◆ Stored data entries

##########

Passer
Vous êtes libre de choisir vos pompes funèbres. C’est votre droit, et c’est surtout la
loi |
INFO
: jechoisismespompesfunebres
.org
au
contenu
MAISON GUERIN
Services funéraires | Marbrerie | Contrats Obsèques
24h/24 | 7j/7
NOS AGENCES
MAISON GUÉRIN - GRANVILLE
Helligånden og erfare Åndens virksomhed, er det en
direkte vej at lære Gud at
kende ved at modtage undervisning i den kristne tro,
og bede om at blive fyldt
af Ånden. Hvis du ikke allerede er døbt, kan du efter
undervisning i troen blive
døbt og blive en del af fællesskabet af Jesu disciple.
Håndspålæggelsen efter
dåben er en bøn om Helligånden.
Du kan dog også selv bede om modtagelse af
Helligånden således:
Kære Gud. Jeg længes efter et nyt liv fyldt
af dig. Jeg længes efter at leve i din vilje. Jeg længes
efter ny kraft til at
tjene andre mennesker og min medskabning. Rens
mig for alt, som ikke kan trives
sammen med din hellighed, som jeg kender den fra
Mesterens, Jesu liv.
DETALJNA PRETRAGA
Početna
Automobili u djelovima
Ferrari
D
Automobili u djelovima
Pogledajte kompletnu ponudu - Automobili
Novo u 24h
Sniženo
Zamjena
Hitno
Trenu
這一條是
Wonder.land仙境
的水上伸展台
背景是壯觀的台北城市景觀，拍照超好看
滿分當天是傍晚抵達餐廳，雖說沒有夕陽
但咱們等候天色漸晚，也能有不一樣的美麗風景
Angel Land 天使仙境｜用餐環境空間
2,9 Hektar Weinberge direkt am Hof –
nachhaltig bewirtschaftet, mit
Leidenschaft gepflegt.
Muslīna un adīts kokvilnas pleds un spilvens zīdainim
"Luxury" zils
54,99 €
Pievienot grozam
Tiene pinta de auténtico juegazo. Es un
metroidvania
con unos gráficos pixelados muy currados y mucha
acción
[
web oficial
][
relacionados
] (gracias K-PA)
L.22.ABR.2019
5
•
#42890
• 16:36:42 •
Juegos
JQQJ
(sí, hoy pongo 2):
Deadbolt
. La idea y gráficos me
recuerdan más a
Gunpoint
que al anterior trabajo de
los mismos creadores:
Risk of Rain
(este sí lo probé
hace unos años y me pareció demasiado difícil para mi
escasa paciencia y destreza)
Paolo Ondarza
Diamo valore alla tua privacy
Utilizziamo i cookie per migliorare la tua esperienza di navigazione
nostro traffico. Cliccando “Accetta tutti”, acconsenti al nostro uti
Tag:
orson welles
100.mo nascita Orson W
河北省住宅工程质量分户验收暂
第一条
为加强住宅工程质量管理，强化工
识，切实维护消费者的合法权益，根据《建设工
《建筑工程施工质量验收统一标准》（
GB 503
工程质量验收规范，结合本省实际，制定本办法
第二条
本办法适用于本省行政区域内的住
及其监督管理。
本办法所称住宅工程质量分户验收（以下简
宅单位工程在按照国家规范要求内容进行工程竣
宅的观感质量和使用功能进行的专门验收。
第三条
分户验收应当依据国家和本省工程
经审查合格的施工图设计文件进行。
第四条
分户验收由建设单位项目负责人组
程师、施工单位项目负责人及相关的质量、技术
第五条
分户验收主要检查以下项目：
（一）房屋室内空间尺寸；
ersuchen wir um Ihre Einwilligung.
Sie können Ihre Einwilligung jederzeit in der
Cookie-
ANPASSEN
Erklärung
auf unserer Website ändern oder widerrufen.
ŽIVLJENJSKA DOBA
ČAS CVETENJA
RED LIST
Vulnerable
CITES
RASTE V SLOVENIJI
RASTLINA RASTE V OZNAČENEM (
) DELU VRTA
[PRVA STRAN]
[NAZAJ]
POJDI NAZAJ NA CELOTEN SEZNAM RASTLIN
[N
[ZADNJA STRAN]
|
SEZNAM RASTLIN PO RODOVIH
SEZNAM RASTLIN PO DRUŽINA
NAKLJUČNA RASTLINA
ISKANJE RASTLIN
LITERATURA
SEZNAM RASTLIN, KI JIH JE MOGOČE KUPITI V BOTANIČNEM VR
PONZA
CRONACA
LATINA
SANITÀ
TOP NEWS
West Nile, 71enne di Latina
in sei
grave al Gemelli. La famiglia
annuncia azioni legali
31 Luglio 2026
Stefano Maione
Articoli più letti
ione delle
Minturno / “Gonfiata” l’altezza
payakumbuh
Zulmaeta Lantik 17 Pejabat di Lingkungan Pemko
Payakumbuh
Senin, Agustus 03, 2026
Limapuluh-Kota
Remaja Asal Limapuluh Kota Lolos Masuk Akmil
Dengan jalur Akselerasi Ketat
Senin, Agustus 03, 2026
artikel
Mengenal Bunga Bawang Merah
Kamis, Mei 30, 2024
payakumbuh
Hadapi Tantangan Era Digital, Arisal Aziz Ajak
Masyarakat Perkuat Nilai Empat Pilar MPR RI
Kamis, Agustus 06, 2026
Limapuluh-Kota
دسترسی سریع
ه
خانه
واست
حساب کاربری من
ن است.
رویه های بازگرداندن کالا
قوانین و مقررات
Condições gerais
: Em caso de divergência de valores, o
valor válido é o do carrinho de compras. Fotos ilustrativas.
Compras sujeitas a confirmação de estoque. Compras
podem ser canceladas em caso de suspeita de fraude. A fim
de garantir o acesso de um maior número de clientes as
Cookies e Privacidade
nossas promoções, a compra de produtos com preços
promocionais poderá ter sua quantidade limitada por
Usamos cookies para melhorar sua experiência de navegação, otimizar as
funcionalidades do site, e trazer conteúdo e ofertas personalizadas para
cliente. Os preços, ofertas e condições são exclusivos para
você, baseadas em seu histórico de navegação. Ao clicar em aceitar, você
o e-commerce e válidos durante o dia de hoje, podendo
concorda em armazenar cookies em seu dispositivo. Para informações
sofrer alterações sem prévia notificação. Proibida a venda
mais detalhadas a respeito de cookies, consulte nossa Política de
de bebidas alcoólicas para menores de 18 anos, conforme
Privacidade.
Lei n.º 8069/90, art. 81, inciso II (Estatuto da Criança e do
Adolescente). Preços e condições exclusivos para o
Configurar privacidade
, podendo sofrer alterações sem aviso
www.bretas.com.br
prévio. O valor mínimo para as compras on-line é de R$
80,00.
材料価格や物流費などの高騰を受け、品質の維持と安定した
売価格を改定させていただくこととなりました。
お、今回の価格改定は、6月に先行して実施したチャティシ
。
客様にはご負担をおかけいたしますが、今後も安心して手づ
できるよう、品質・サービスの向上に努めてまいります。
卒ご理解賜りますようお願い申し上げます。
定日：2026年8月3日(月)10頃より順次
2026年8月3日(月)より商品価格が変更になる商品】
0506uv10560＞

##########

Determine how many lines in the data above contain the string "gráficos". Give nothing except the number.

2